Colin Hart, Campaign Director of the Coalition for Marriage (C4M), has this week issued a very useful summary on the current status of the Marriage (Same Sex Couples) Bill, which is now moving to Report Stage in the House of Lords.
It outlines the main concerns with the bill and the way it undermines civil liberties and changes the meaningsof words like ‘husband’ and ‘wife’.
I have reproduced it below:
The Bill has now completed its Committee Stage. As is usual, there have been no votes during Committee Stage. The Bill now moves to Report Stage, scheduled to take place on 8 and 10 July, when we expect there will be votes on key amendments.
During Committee Stage, many Peers have been pressing for a long list of protections for people who believe in traditional marriage, including:
• Protecting people at work from being disciplined just because they voice support for traditional marriage.
• Stopping local authorities using the Public Sector Equality Duty to ban a church from hiring public facilities just because the church disagrees with same-sex marriage.
• Protecting foster carers from being blacklisted by social workers just because they believe marriage is the union of a man and woman.
• Giving couples the option of marrying according to the real definition of marriage, rather than being forced to marry according to the new genderless definition.
• Protecting the right of teachers to express support for traditional marriage without risking their careers.
• Making clear that freedom of speech about marriage should not be restricted by equality laws.
There have been some passionate and excellent speeches from Peers who support these protections, including from a number of the country’s top legal experts. A former Lord Chancellor and two former senior judges lent their voices to the call for civil liberty safeguards.
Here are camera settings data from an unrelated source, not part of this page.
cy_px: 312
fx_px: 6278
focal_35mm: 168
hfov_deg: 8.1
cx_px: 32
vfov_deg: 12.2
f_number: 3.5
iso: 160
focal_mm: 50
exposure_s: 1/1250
The Government has promised to change the criminal law so that criticism of same-sex marriage won’t be, of itself, a hate-crime. We welcome that reassurance, but our primary concern lies with civil, not criminal, law. For example, employment law and discrimination law – where the problems are most likely to arise – are part of civil law. Here, the Government has stubbornly refused to give an inch on safeguarding the freedom of people who believe in traditional marriage.
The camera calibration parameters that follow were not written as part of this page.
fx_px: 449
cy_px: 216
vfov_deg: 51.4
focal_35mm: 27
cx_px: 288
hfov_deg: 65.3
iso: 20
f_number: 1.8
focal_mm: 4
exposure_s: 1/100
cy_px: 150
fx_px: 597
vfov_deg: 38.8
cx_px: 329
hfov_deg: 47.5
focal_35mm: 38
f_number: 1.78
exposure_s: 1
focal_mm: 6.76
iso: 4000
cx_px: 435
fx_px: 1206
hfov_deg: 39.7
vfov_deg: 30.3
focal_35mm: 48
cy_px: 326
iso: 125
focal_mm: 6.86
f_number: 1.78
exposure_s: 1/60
They even went as far as saying people who work in the private sector – let alone public sector – should be fired if they refuse to provide services for a same-sex wedding. As far as the Government is concerned, there should be no liberty of conscience in those circumstances.
That shows what we’re up against, but we have no intention of backing down. We will be working hard to call for safeguards for people – like you – who support traditional marriage.
This is important work, but we haven’t stopped defending the principle of real marriage. We always said the Government would tie itself in knots trying to redefine marriage, and here is just one example: in the official Explanatory Notes which accompany the Bill, the Government says:
The terms “husband” and “wife” here refer to a person who is married for the purposes of paragraph 1(2)(c) of Schedule 3. This means that “husband” here will include a man or a woman in a same sex marriage, as well as a man married to a woman. In a similar way, “wife” will include a woman married to another woman or a man married to a man. The result is that this section is to be construed as including both male and female same sex marriage.
In other words, under this Bill, a woman can be a “husband” and a man can be “wife”. It just shows that words lose all meaning when politicians meddle with marriage.